Ainsi, depuis 1975, les Comoriens ont dû subir vingt-trois coups d’État ou tentatives de coup d’État. Quatre présidents en exercice ont été assassinés, deux ont été déportés ou exfiltrés. En 1978, le Français Bob Denard et ses mercenaires renversèrent le régime en place. Pendant onze ans, jusqu’à l’assassinat du président en exercice et leur exfiltration par les services français en 1989, ces mercenaires accomplirent la sale besogne de la Françafrique, réprimant les opposants, éliminant les leaders politiques, contrôlant l’économie, n’oubliant pas de se servir au passage. Ainsi, pendant plus de vingt ans, l’impérialisme français n’eut rien à craindre pour sa position dans la région.
Depuis, l’État français a continué à creuser le fossé entre Mayotte et les Comores. Dans cet ensemble où auparavant la circulation était libre, un visa est obligatoire depuis 1995. Les contrôles et les expulsions se sont multipliés. Le bras de mer séparant Anjouan de Mayotte est devenu un cimetière pour des milliers de Comoriens ayant voulu fuir la misère sur des bateaux de fortune, les kwassa kwassa, cherchant à esquiver les patrouilles de gendarmerie.
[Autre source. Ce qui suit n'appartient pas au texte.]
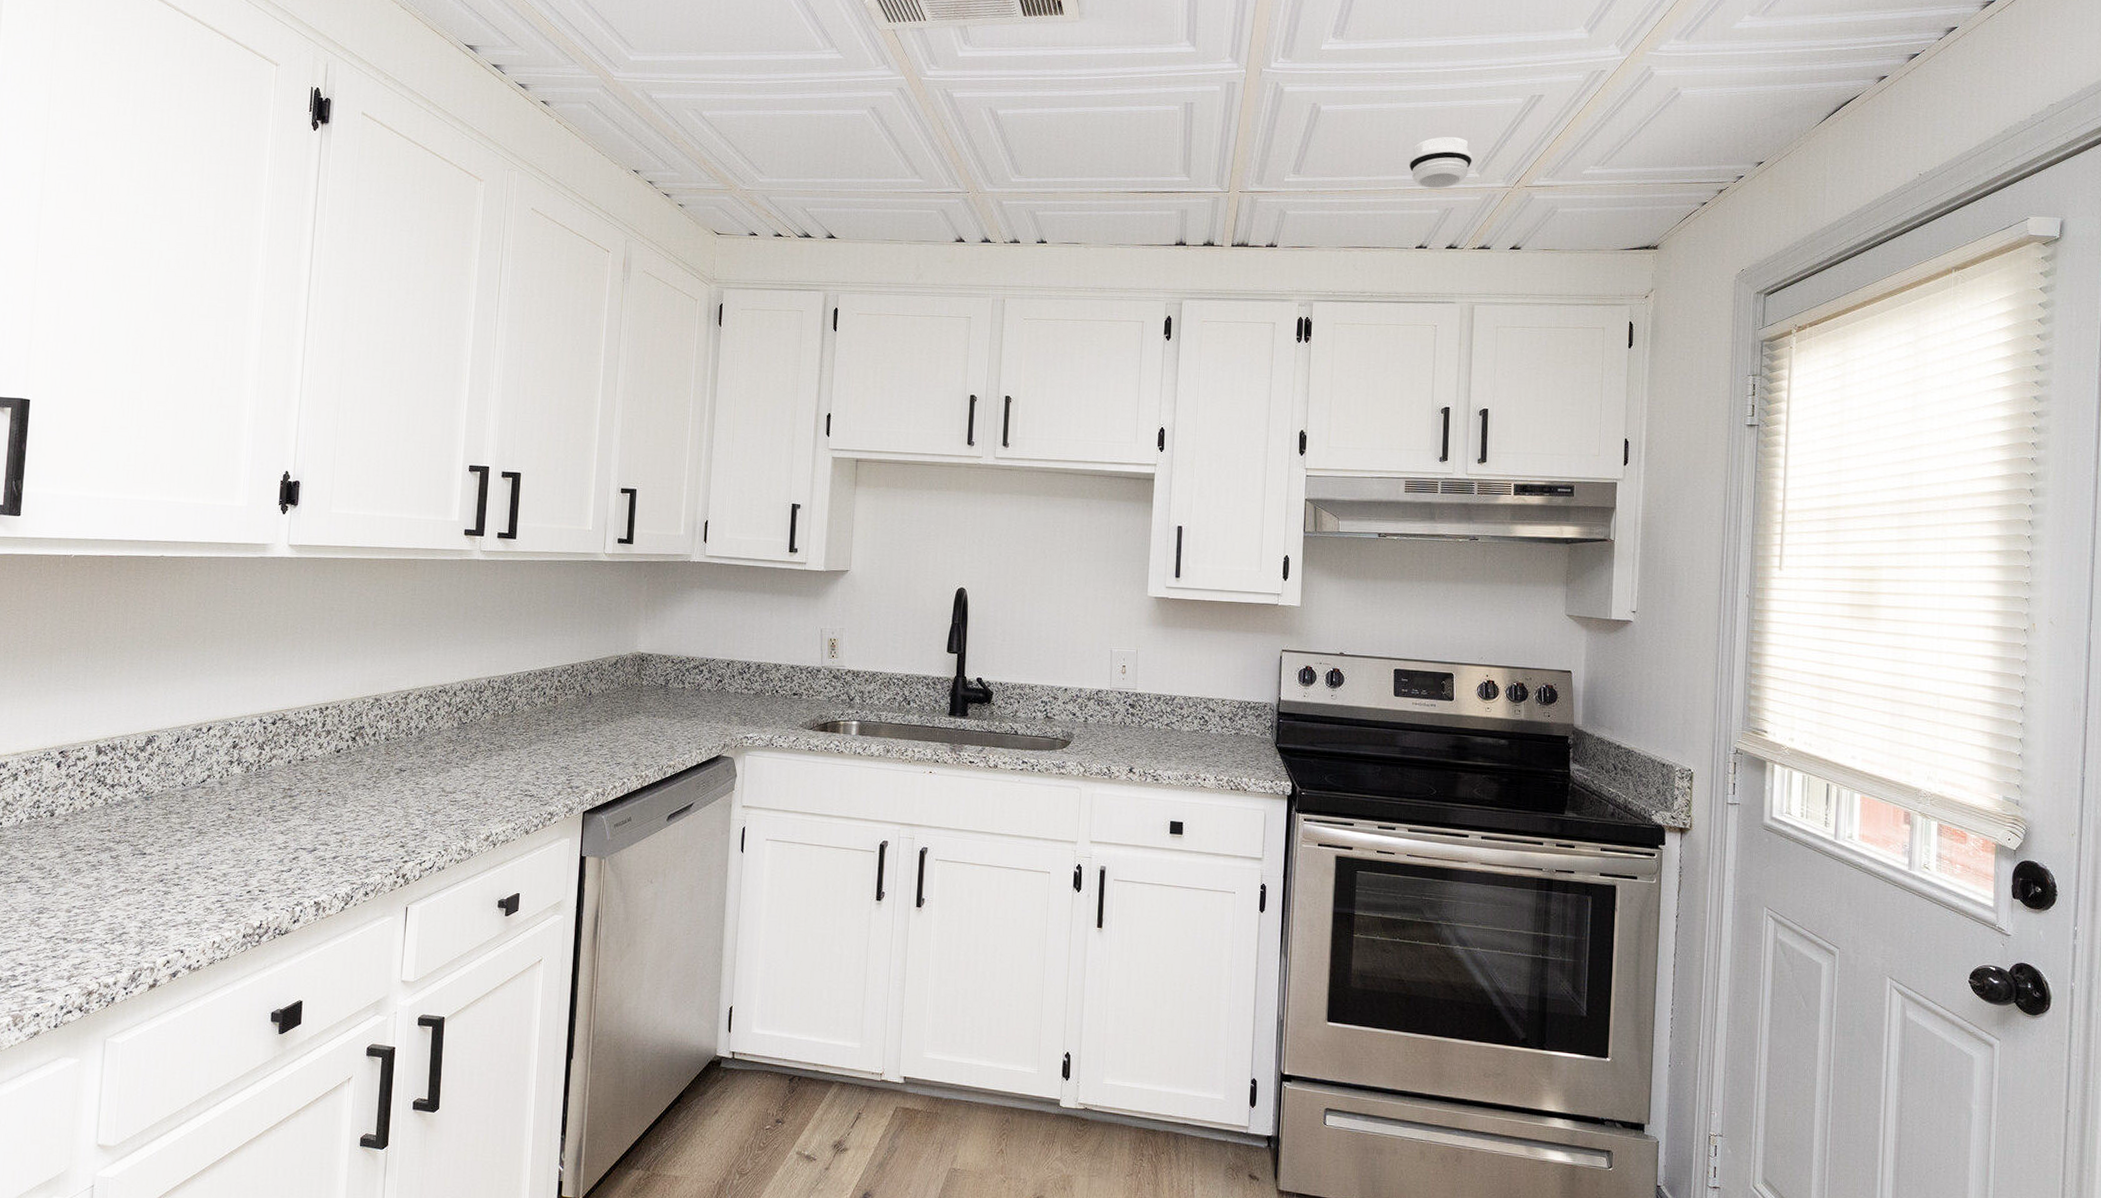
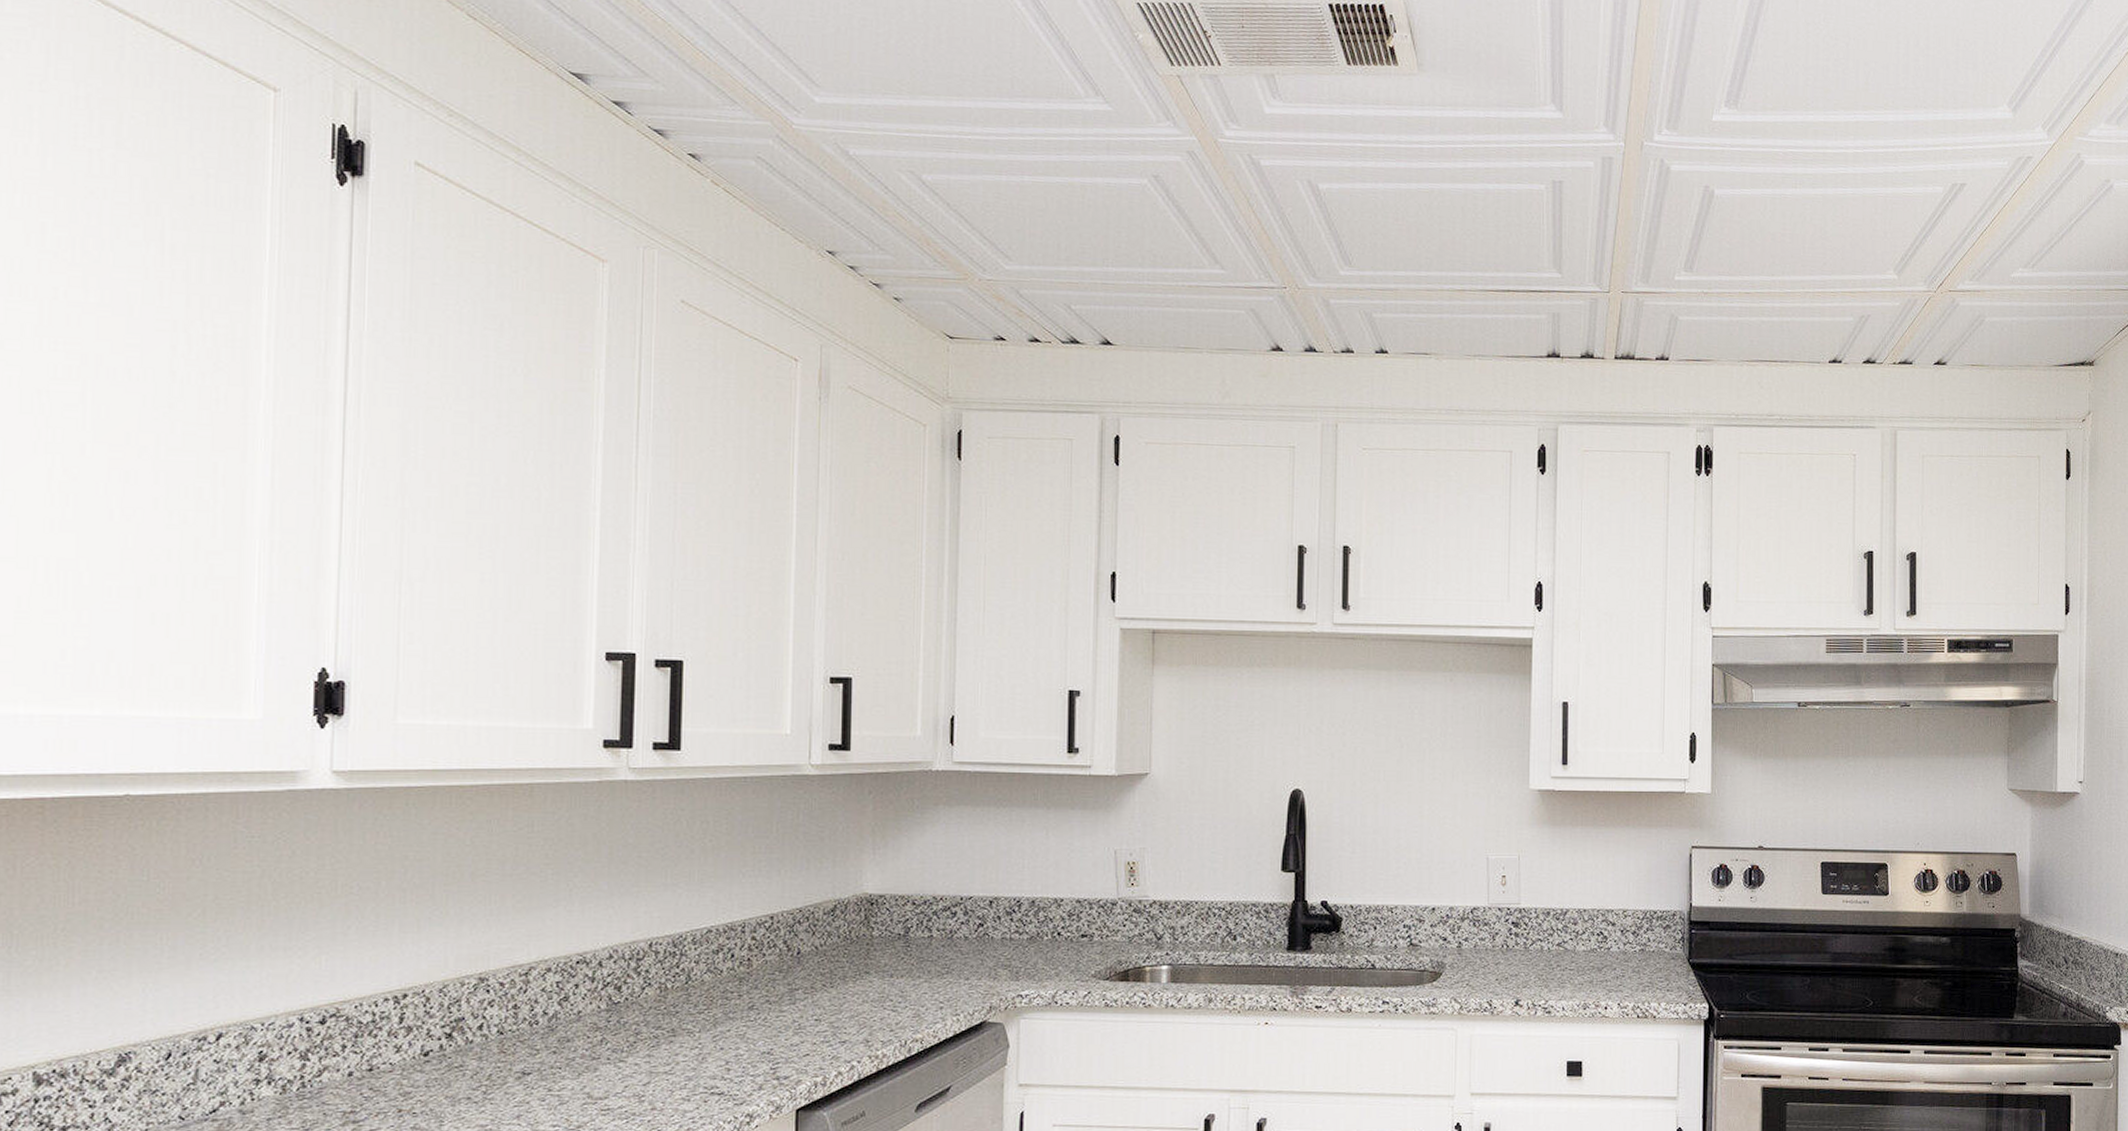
smoke detector: present [1408,136,1473,189] -> none [1818,230,1889,292]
Dans la dernière période, l’impérialisme français a renforcé ses liens avec Mayotte, lui donnant, en 2011, le statut de département. Mayotte hérita ainsi des quelques installations nécessaires à la présence de l’impérialisme et de ses soldats et de quelques infrastructures et budgets, bien insuffisants. Bien que la pauvreté frappe plus des trois-quarts des 300 000 habitants, elle est un havre pour les familles qui crèvent de misère dans les autres îles de l’archipel. Les prétendus immigrés, ceux qui, avec tant de Mahorais, peuplent les bidonvilles, ne le sont que parce que l’impérialisme a creusé un fossé entre les îles et entre leurs habitants.